• Written task: Exactly the lines from the one holding "Rendered at 2000 by 1125 pixels." to the end of the listing, both ends included, make up the expected answer.

• Data supplied:
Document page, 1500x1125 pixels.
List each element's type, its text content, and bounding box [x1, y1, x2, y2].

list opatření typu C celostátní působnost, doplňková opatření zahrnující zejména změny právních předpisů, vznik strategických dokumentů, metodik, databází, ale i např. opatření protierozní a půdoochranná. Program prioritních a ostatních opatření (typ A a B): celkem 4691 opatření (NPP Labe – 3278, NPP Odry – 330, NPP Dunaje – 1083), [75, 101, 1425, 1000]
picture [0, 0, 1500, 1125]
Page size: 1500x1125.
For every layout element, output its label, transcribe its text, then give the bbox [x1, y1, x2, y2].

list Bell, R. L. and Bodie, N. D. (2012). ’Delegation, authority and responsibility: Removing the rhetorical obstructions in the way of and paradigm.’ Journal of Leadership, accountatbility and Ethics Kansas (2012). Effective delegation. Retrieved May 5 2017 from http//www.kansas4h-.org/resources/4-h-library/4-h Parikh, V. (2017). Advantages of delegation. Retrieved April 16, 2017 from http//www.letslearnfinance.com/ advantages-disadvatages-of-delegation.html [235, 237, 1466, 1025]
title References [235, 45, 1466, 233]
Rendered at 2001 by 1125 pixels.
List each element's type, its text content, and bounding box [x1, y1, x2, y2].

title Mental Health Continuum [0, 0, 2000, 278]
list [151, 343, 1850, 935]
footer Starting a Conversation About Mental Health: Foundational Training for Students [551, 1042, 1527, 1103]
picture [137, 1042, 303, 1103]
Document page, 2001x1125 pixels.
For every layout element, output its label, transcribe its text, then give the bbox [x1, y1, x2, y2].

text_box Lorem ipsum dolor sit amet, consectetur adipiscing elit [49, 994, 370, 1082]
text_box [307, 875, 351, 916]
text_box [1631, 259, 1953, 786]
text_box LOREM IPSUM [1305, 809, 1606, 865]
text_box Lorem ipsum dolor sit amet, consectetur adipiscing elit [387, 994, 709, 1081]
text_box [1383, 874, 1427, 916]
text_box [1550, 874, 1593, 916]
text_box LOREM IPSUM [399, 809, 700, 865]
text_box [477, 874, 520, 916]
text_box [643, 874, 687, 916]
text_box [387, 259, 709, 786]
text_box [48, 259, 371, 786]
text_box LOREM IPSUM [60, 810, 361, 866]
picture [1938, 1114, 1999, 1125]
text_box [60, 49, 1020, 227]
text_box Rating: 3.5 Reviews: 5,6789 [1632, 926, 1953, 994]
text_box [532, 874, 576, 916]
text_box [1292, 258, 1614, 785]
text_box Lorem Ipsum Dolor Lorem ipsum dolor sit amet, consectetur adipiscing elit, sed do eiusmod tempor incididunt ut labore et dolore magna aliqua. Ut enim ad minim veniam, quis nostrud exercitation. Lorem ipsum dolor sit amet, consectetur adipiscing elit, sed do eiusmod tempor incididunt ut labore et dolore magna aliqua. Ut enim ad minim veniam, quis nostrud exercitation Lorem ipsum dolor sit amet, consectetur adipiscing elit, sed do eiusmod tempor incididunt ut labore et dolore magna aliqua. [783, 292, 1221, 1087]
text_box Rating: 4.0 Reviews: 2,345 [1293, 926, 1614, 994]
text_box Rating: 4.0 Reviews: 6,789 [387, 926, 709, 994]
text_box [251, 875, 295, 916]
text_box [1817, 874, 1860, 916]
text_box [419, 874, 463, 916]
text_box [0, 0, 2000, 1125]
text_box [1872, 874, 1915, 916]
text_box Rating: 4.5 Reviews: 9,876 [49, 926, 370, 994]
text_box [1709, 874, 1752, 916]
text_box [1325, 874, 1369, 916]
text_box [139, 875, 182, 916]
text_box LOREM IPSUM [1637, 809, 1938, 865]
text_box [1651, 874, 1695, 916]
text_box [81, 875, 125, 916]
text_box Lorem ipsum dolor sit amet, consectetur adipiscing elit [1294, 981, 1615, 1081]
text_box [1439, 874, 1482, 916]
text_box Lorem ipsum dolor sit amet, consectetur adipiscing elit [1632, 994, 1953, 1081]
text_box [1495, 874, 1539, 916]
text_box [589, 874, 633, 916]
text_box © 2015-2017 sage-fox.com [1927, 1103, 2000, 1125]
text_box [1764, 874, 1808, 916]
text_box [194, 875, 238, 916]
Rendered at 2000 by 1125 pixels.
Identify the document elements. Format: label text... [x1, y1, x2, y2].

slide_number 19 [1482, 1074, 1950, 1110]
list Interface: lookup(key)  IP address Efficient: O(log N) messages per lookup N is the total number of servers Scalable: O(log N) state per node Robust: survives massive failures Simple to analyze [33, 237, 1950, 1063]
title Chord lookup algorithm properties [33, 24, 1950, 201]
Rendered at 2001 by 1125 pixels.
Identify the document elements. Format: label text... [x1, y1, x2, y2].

• Your solution:
Rendered at 2000 by 1125 pixels.
Identify the document elements. Format: label text... [x1, y1, x2, y2].

slide_number 19 [1482, 1074, 1950, 1110]
list Interface: lookup(key)  IP address Efficient: O(log N) messages per lookup N is the total number of servers Scalable: O(log N) state per node Robust: survives massive failures Simple to analyze [33, 237, 1950, 1063]
title Chord lookup algorithm properties [33, 24, 1950, 201]
Rendered at 2001 by 1125 pixels.
Identify the document elements. Format: label text... [x1, y1, x2, y2].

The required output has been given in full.